# Psycadelic Squid



## Surf Hunter (Sep 28, 2006)

Sorry I have not been showing stuff latley, just have been busy going other projects.


Turned this squid pencil popper and Shannon decided to try out some new colors for marbling. Here are the results.

The squid itself is about 6.5” long and weighs in at 2.5oz.

I think Shannon used close to seven different colors on the marbleizing.



Hope you like it:

Tom


----------



## Flat Fish (Jun 18, 2005)

Uuh... Thats pretty freakin awesome right there.


----------



## bill (May 21, 2004)

Looks great! I have one like that but backwards drying now  all black with white scales and belly but built in reverse.


----------



## trodery (Sep 13, 2006)

Very cool! For some reason when I first saw it I was reminded of the artist Peter Max 

http://www.petermaxstore.com/


----------



## Surf Hunter (Sep 28, 2006)

bill said:


> all black with white scales and belly but built in reverse.

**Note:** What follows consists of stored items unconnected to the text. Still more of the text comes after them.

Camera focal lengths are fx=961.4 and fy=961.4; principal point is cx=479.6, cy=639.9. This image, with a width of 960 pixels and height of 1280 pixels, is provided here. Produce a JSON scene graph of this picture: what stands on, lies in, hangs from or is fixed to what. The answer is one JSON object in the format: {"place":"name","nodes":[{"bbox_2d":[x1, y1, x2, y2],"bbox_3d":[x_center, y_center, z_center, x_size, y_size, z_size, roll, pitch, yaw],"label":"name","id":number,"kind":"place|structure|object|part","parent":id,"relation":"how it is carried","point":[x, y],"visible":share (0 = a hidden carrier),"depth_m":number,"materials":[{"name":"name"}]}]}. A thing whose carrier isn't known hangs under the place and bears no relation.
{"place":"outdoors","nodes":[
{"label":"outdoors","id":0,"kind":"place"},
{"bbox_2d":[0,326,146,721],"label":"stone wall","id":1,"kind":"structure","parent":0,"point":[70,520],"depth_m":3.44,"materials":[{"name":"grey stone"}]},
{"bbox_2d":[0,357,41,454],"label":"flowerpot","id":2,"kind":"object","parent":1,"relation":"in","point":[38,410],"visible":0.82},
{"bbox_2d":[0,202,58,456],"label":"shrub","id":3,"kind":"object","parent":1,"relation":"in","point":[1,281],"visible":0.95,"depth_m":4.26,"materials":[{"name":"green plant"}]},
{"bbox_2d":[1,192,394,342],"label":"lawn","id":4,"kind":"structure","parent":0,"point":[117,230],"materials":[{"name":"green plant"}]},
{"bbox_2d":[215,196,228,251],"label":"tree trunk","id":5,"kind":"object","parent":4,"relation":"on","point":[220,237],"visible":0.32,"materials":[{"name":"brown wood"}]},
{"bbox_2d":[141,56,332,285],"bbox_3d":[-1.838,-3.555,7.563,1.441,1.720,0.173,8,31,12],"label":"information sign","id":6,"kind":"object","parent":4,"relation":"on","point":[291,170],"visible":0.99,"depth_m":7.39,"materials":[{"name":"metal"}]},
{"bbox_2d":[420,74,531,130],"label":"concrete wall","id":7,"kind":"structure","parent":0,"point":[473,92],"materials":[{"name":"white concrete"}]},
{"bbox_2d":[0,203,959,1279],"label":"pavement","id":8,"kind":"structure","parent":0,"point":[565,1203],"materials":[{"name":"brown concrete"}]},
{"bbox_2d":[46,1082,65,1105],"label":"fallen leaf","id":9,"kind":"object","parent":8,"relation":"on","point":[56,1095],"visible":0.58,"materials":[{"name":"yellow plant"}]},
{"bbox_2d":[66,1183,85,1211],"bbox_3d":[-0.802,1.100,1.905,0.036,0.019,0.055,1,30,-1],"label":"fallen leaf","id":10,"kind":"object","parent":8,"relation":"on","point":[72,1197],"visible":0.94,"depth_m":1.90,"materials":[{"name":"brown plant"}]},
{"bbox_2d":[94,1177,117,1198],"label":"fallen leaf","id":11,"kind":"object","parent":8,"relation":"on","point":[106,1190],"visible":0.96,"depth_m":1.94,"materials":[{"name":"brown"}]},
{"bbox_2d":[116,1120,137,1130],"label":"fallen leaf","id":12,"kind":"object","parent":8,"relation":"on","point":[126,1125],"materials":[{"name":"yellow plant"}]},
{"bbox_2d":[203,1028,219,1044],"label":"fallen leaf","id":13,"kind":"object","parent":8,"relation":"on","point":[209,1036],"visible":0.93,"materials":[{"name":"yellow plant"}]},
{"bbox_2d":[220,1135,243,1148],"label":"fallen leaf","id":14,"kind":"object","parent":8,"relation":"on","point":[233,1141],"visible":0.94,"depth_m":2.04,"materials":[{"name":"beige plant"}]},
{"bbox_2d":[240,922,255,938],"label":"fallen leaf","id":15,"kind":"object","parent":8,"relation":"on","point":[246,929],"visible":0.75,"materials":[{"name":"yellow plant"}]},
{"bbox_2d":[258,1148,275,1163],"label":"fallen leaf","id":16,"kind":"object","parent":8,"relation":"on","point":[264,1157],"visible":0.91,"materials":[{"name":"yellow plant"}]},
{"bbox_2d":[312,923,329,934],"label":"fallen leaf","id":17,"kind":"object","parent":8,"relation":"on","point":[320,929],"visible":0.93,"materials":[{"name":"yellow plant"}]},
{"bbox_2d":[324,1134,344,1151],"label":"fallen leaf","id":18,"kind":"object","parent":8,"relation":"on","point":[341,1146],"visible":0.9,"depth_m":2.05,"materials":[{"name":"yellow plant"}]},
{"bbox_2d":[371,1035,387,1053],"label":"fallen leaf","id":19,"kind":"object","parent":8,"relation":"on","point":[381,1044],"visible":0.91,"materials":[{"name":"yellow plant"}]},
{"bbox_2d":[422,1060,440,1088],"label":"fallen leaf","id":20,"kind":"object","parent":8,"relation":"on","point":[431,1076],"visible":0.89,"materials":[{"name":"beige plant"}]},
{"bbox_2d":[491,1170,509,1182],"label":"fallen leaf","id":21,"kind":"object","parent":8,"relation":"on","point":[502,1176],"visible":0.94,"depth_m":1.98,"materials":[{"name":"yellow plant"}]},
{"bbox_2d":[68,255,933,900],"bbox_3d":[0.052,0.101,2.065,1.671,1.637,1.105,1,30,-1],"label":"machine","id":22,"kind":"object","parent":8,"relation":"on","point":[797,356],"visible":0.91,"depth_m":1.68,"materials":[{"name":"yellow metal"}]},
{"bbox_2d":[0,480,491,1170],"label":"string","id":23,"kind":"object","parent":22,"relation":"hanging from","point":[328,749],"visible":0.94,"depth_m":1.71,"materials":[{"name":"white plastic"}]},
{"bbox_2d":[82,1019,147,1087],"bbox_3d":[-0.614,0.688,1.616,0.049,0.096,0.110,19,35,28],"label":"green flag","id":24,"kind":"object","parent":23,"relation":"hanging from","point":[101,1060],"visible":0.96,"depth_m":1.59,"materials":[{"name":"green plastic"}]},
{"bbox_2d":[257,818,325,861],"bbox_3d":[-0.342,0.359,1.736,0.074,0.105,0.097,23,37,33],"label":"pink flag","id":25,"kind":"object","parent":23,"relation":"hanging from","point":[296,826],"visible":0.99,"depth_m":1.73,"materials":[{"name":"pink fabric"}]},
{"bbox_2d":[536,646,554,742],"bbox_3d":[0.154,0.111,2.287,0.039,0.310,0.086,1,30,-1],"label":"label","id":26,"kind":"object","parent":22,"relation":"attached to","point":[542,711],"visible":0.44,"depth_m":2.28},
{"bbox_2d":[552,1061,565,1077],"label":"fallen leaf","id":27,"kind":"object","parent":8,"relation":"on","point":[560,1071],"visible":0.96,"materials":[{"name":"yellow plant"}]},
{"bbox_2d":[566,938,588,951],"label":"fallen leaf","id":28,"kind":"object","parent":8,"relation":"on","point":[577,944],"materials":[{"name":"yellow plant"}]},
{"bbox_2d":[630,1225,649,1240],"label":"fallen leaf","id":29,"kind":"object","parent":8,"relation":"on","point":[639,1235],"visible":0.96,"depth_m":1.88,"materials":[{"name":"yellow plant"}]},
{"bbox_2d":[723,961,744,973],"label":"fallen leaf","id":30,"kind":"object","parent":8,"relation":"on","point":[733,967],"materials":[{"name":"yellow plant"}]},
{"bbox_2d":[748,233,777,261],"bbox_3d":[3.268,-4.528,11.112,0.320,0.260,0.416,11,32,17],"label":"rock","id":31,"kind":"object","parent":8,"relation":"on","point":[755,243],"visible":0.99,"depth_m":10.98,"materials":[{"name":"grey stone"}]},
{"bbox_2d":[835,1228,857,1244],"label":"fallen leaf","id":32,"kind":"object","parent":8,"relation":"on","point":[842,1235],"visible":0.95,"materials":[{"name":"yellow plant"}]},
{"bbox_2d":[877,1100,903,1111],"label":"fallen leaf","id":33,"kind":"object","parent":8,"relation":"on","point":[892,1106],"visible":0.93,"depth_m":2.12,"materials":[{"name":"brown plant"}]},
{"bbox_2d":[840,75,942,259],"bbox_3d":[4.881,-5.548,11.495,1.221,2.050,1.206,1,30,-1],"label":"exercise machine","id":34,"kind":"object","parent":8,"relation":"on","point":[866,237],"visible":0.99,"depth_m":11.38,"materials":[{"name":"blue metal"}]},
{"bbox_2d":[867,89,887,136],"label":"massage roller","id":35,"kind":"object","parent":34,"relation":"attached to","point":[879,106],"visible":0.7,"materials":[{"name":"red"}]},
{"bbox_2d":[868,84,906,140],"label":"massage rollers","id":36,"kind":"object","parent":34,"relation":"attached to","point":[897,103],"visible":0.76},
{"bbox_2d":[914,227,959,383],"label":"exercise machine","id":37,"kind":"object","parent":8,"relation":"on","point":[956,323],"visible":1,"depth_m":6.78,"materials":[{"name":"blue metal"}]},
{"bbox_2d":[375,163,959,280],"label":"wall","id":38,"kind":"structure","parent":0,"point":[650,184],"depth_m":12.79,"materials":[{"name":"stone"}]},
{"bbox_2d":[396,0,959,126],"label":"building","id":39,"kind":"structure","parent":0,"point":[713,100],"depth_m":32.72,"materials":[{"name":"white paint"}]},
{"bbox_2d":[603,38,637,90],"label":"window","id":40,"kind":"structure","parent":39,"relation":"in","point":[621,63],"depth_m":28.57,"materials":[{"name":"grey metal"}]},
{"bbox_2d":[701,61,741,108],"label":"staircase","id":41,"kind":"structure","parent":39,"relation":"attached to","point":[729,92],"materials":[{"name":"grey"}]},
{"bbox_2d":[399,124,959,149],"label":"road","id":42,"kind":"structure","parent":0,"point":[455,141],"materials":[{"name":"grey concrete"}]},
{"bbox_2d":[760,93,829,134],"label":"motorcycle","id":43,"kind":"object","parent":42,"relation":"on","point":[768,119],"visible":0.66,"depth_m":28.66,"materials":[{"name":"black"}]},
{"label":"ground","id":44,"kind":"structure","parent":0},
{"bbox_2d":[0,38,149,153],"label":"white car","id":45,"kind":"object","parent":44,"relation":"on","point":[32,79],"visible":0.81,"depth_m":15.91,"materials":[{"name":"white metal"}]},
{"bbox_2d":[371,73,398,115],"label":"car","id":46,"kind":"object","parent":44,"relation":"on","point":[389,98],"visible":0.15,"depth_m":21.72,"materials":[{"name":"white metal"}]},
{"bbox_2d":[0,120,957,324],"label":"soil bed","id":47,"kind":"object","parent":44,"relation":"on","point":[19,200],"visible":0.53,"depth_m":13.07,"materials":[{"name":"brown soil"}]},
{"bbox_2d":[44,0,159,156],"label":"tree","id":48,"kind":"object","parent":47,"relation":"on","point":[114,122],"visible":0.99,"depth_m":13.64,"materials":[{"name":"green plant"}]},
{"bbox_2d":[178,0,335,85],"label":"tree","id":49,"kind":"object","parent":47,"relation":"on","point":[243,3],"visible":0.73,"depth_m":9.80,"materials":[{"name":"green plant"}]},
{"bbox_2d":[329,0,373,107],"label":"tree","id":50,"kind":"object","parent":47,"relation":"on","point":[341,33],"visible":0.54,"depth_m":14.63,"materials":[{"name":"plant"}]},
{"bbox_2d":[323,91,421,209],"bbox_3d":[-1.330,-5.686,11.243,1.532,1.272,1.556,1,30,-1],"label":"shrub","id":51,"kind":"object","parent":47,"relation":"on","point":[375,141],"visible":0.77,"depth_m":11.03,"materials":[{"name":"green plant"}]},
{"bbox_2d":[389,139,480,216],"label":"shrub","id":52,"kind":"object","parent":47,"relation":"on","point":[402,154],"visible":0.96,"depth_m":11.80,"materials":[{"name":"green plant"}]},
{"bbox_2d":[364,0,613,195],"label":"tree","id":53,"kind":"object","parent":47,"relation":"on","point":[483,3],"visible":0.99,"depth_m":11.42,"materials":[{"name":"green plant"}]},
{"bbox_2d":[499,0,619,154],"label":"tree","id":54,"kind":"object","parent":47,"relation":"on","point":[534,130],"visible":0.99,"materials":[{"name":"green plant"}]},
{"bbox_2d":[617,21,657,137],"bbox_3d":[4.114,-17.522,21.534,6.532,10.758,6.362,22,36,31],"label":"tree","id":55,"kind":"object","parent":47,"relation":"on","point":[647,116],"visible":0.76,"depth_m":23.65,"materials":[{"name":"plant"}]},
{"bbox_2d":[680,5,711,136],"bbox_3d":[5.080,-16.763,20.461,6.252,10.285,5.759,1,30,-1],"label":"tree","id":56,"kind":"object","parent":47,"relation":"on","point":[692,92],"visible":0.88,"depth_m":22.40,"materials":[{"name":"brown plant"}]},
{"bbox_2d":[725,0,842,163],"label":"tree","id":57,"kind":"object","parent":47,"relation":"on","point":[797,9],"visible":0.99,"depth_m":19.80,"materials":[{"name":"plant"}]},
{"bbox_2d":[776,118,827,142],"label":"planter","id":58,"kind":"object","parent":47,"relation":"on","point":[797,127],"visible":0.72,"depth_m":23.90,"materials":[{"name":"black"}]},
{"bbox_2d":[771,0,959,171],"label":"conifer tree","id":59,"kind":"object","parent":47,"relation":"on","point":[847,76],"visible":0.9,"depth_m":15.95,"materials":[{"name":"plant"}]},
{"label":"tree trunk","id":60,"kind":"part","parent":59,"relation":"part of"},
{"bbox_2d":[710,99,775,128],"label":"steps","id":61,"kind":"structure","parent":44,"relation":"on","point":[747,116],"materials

You didn't tell me white belly as well, thanks for the tip, I should be sealing today so hopefully some paint will be flinging by early next week.
Please make sure to post some pics of what you are working on OK Bill?


----------



## EndTuition (May 24, 2004)

You and Shannon are both Artist!


----------



## Surf Hunter (Sep 28, 2006)

EndTuition said:


> You and Shannon are both Artist!


Thanks ET, Shannon is the real artist of the house, spent over 60K in art school so she could become a purchasing agent LOL.
She has talent, heck, she is the one that taught me how to use the lathe :redface:
This was test for some lures we are making for some guys on the East Coast for their striped bass run. Wait till I get those finished.


----------



## bear hide (Feb 14, 2008)

I was tempted to hit it myself!! Beautiful!


----------



## fathom lures (Jan 27, 2007)

Awesome paint! and I like the cat eyes.

I am preparing the next round of stick baits.....


----------